Work required:
The lines to copy from the data below are those that hold the string "middle".

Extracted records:
▼
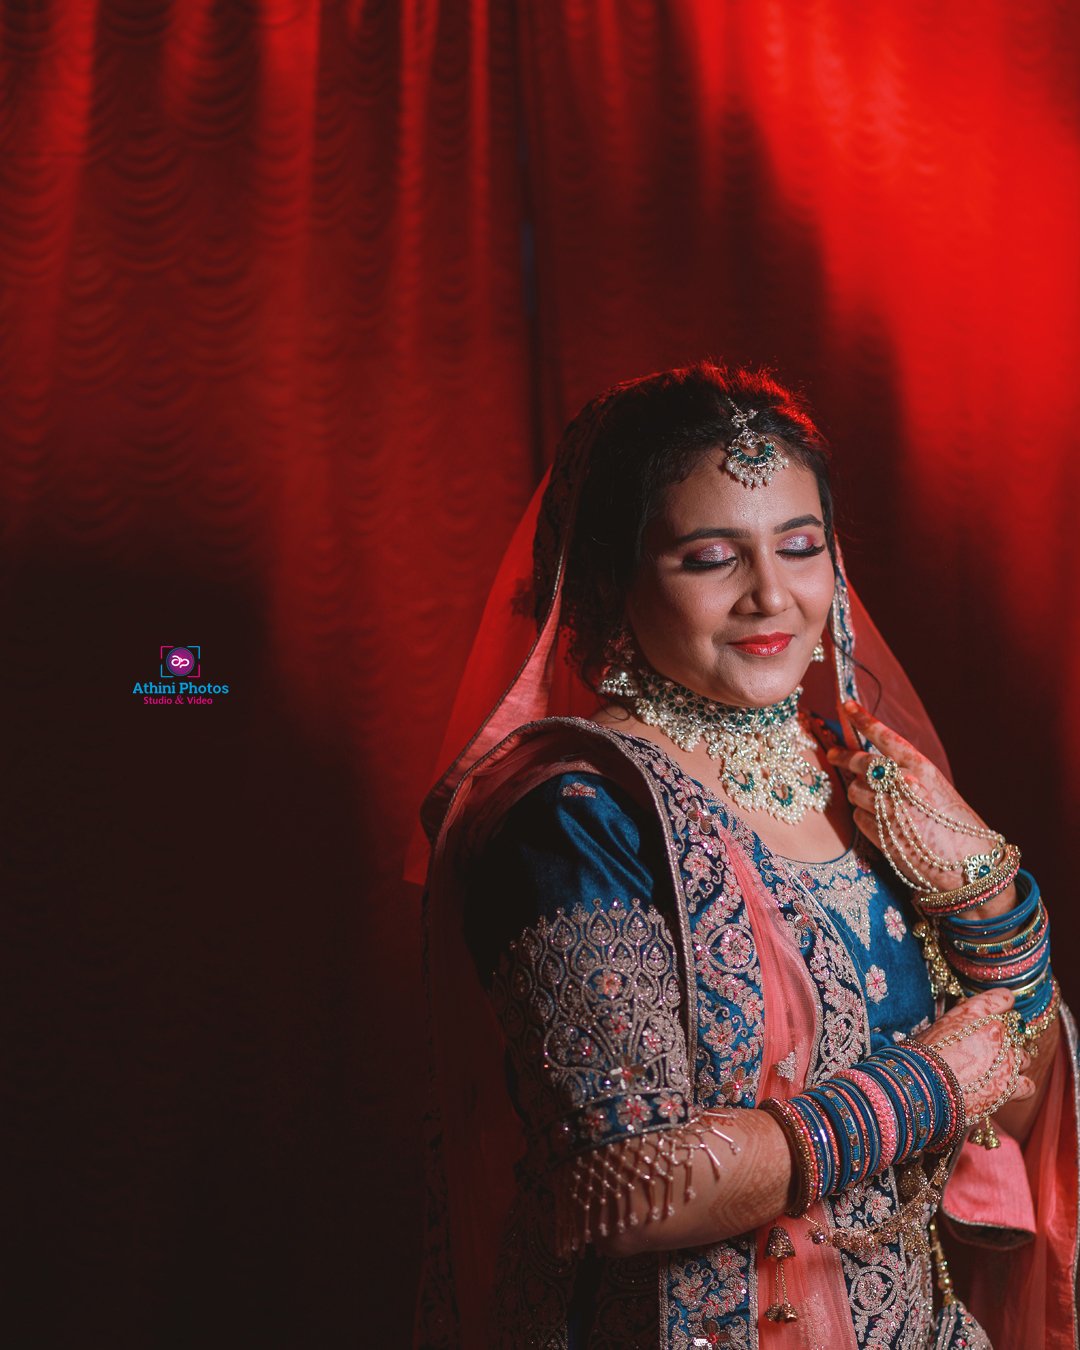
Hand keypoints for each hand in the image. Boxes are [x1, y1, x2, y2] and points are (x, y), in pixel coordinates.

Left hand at [826, 700, 998, 895]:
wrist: (970, 865)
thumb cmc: (956, 826)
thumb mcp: (937, 789)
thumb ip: (907, 775)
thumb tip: (873, 765)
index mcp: (921, 769)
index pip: (885, 738)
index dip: (863, 720)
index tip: (847, 706)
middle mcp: (905, 786)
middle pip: (860, 763)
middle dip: (843, 756)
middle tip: (832, 754)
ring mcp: (892, 810)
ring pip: (855, 791)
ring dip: (858, 793)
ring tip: (873, 800)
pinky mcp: (882, 835)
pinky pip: (859, 817)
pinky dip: (864, 817)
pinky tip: (880, 822)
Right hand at [915, 988, 1033, 1120]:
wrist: (925, 1086)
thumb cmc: (922, 1056)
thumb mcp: (937, 1028)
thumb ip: (958, 1023)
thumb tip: (963, 1023)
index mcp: (976, 1012)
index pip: (1003, 998)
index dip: (1002, 1003)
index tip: (1001, 1008)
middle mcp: (996, 1031)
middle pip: (1012, 1031)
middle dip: (1001, 1039)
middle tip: (984, 1050)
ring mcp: (1007, 1059)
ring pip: (1023, 1058)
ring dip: (1011, 1062)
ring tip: (992, 1071)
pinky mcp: (1010, 1087)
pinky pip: (1028, 1085)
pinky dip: (1019, 1087)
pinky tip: (1006, 1088)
▲
Task response:
middle mcp: (905, 786)
middle pip: (860, 763)
middle dip: (843, 756)
middle tip: (832, 754)
middle mcp: (996, 1031)
middle pip: (1012, 1031)
middle dip: (1001, 1039)
middle tip: (984, 1050)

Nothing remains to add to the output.